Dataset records
%%
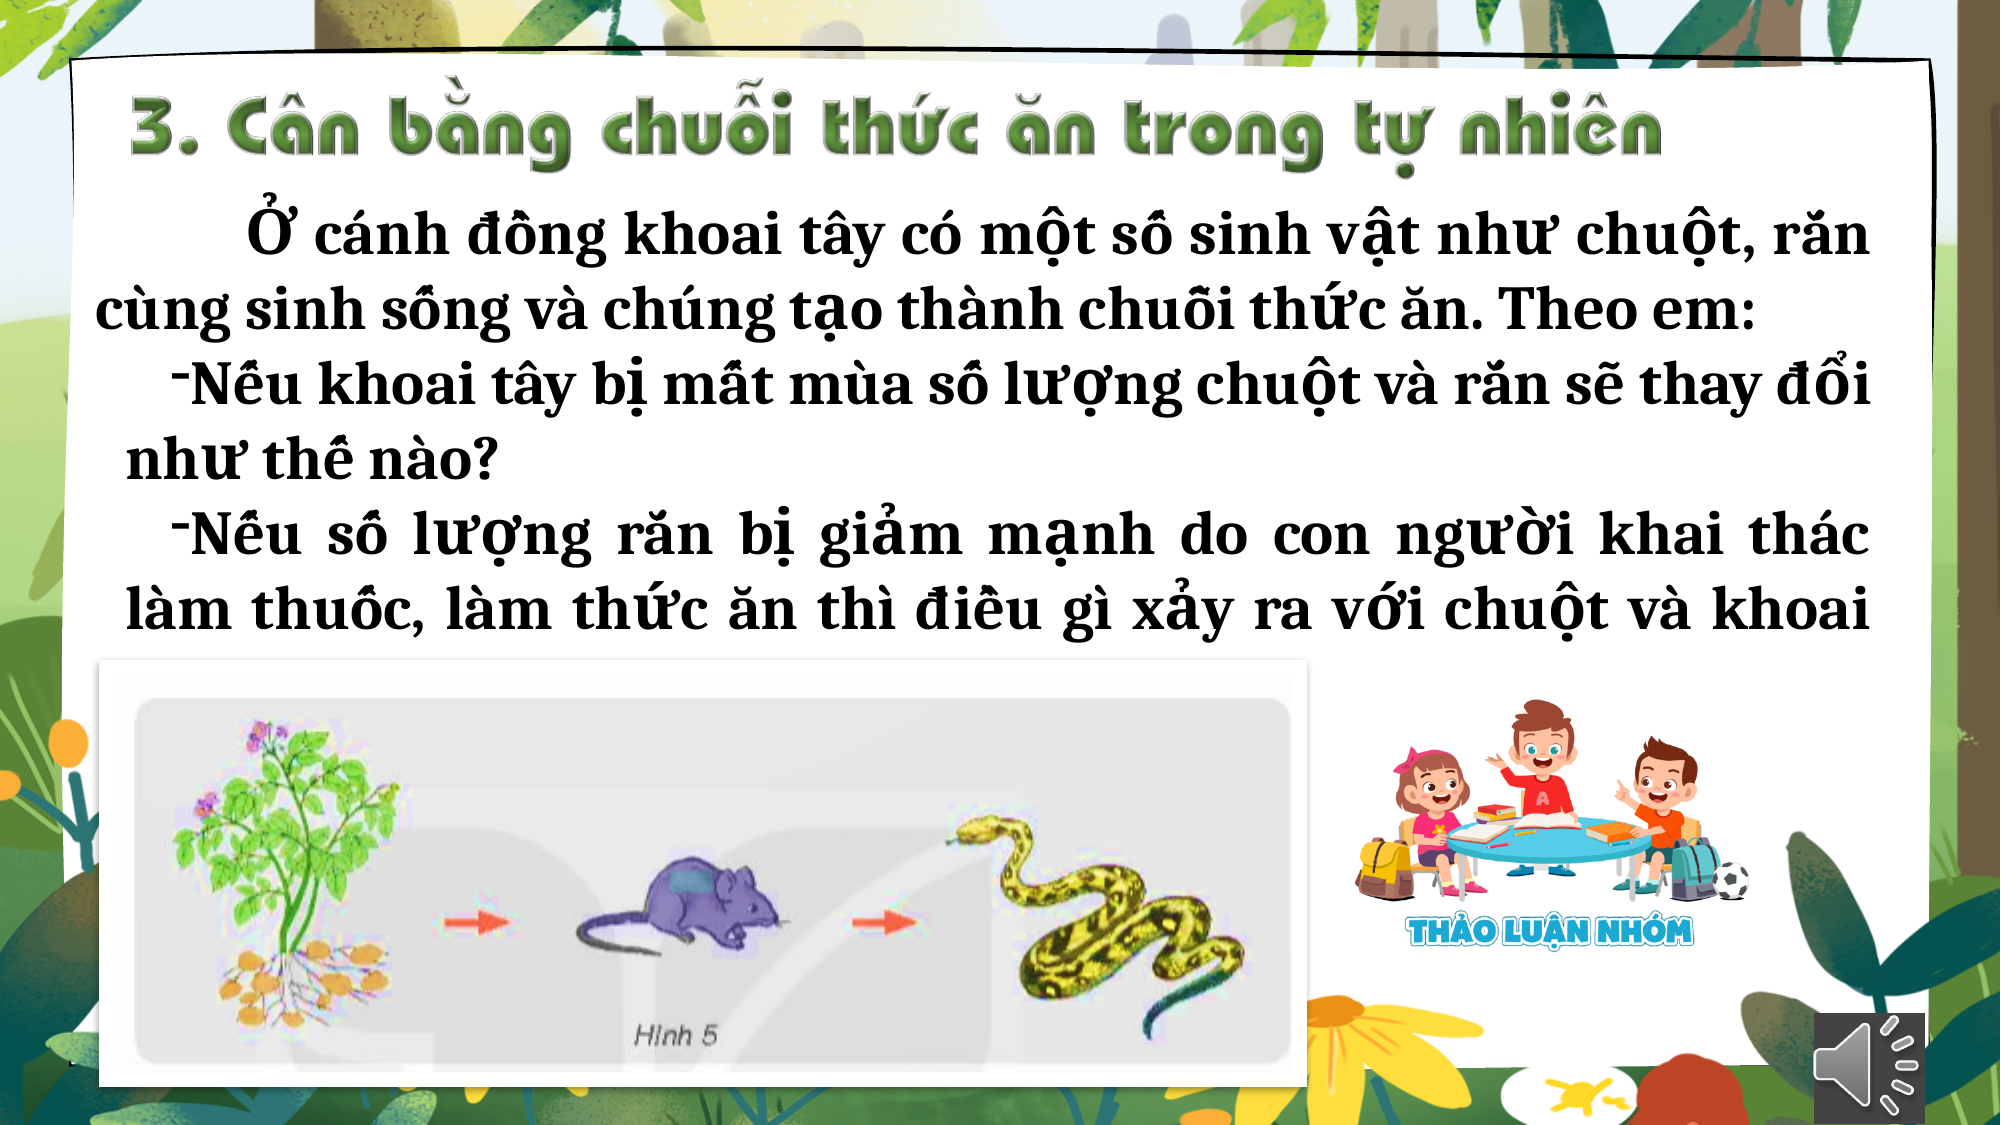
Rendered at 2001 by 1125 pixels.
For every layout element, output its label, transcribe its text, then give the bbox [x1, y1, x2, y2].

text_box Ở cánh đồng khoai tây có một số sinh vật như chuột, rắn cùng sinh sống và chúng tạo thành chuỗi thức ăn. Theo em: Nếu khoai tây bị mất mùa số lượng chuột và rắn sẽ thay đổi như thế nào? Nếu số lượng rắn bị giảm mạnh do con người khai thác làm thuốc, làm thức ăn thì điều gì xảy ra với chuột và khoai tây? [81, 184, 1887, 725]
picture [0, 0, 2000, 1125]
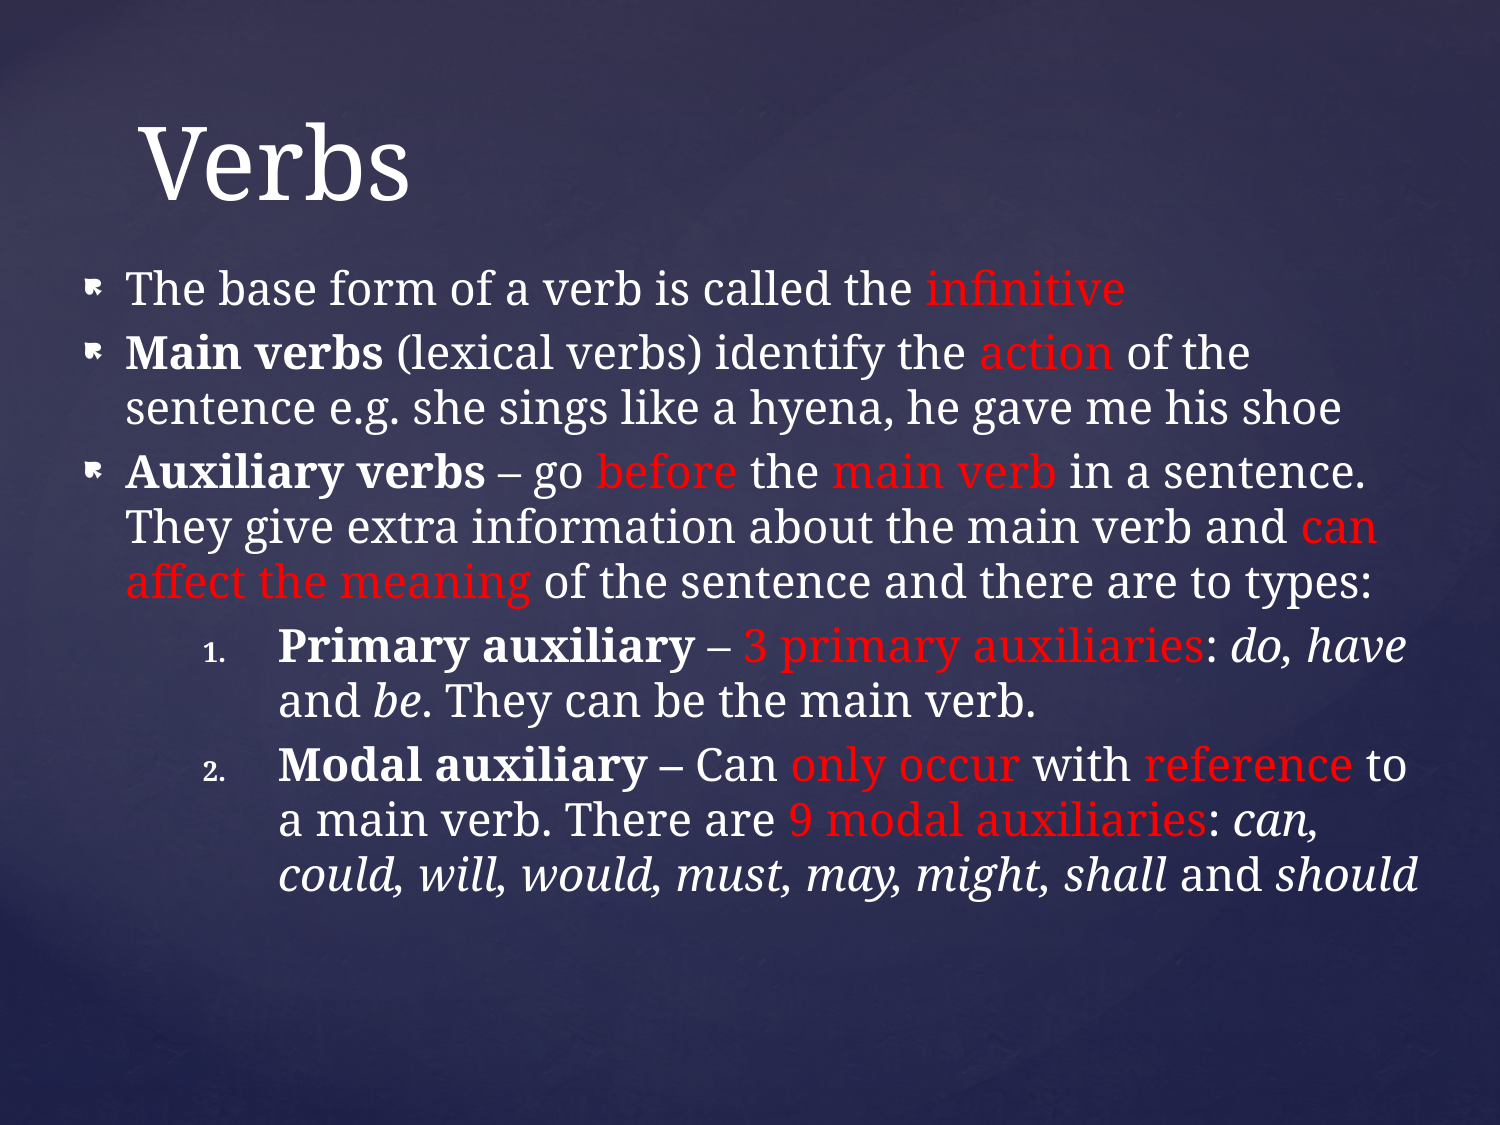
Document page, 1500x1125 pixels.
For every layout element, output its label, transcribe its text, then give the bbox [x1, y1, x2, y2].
%%
■ **PROBLEM TO WORK ON**
What are the lines above that hold the string "pixels"? Copy them.

■ **SOLUTION BELOW**
Rendered at 2001 by 1125 pixels.
Document page, 1500x1125 pixels.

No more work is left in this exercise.